Michelle Martin

Ch-ch-ch-changes

Sunday, January 2, 2011

Time was, I wrapped all of our Christmas presents the Friday before Christmas, cocoa in hand and “Holiday Inn” playing on the VCR. My husband and I took time out for a leisurely lunch — just the two of us — on Christmas Eve, before things really got crazy with family gatherings and meals and church and presents and did I mention family gatherings (plural)?

We’d spend Christmas Eve evening with his family, trek out to Du-Page County to catch the end of my family’s party, stay there and see both sides of my extended family Christmas Day.

It was exhausting. And we didn’t even have kids yet. Things changed when first Caroline and then Frank arrived on the scene — Frank coming less than a month before Christmas the same year my parents moved to Wisconsin. We started new traditions.

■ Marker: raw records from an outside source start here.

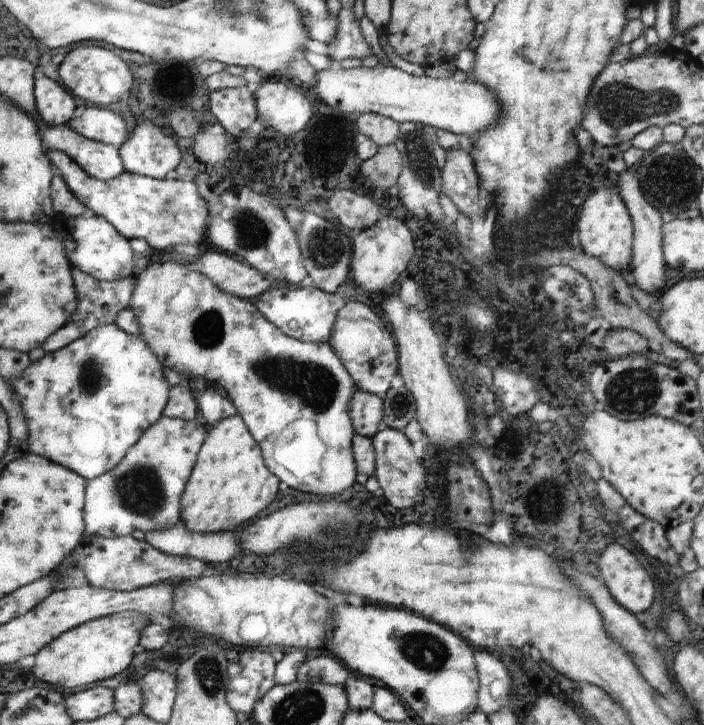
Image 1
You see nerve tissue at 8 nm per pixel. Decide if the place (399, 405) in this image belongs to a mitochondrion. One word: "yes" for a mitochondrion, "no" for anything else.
yes

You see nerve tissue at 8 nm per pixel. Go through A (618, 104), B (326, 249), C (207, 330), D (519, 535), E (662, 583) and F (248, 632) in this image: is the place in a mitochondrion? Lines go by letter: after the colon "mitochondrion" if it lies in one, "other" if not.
A: mitochondrion
B: mitochondrion
C: mitochondrion
D: other
E: other
F: other

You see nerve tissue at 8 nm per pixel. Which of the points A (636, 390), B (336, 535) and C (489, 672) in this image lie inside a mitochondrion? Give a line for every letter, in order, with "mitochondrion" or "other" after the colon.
A: mitochondrion
B: mitochondrion
C: other

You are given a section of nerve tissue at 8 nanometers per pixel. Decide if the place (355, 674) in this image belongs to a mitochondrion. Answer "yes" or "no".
no

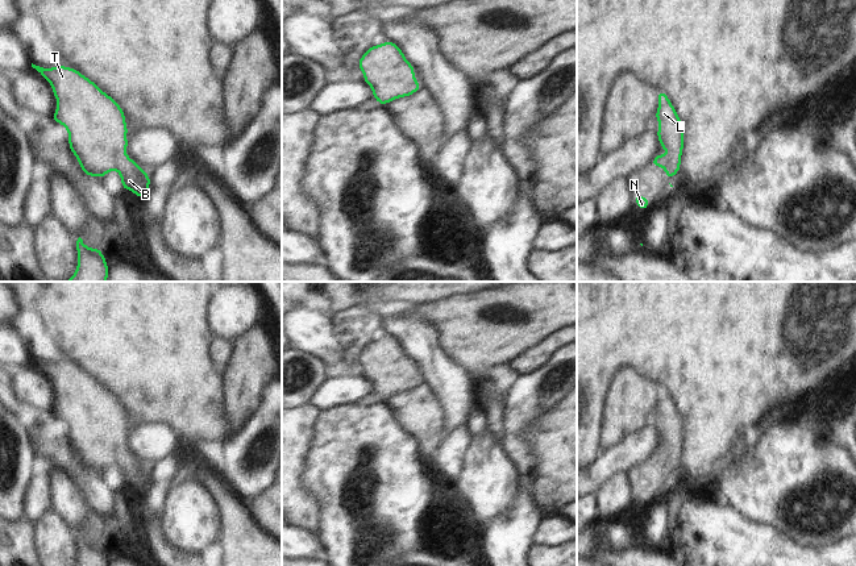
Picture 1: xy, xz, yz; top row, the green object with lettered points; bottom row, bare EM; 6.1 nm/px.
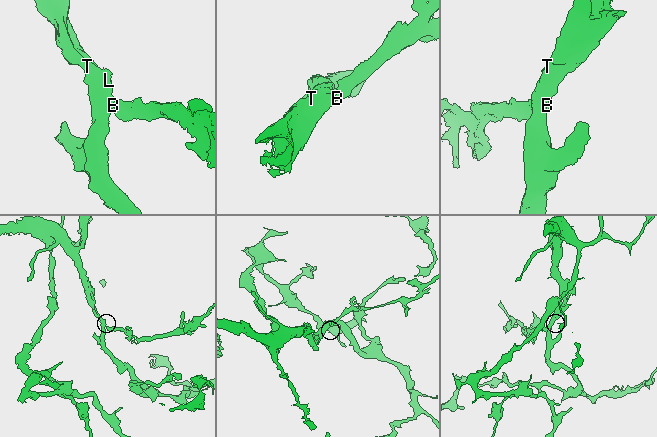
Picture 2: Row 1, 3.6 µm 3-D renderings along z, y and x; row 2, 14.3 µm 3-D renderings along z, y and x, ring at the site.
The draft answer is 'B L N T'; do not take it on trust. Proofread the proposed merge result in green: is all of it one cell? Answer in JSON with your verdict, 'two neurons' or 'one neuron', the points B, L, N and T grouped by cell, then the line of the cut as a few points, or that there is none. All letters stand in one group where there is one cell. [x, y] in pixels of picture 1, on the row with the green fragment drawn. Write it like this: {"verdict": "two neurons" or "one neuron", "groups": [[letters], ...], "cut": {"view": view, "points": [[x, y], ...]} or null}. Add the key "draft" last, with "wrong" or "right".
{"verdict": "one neuron", "groups": [["B", "L", "N", "T"]], "cut": null, "draft": "right"}

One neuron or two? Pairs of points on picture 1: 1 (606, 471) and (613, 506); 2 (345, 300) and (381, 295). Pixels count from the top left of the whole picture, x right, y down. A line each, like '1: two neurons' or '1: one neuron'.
1: two neurons
2: one neuron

 For several years, we spent Christmas Eve at home with Tony’s family, went to Midnight Mass, slept as late as the kids would let us and then opened presents and had lunch before hitting the road to make it to Christmas dinner at my parents’ house. We’d stay there and enjoy the quiet for a couple of days before heading home for New Year’s.

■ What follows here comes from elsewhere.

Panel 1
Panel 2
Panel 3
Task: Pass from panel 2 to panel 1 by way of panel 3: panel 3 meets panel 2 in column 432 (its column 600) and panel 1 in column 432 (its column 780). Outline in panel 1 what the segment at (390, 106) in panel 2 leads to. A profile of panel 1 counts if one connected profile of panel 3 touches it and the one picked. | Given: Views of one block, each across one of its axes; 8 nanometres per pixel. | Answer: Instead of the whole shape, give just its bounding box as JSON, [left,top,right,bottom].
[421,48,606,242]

Then came Teresa, who changed things last year, even before her birth. The end of a complicated pregnancy meant traveling several hours in a car in winter would not be the best plan, so we did not make the Christmas trip to Wisconsin, although the rest stayed more or less the same.

This year, with my in-laws both ill and away from home, things have changed yet again. We stayed home for Christmas, attended an early Christmas Eve Mass and a Christmas morning prayer service at the rehab center where Tony’s parents both are. We plan to visit my parents over New Year’s, figuring it would be easier to travel before my in-laws come home.

But between the kids activities and work and caring for a baby, Christmas was as hectic as ever, with the last presents getting wrapped after our guests left on Christmas Eve. It was the Friday before Christmas, after all.

 Some of the changes have been hard on Caroline and Frank, who sometimes seem to want a little more predictability in how things are going to unfold. But the most important things haven’t changed — or it doesn’t feel like they have.

Nearly a year after being born, Tony and the kids have all commented on how it’s hard to imagine our family without Teresa in it. It’s like we were waiting for her for years and just didn’t know it.

We still celebrate Christmas by going to church and gathering with family and friends, even if some of our loved ones can’t be there for all the festivities.

More things will undoubtedly change in the New Year, but the important things will stay the same. And maybe, someday, Tony and I can get back to that Christmas Eve lunch.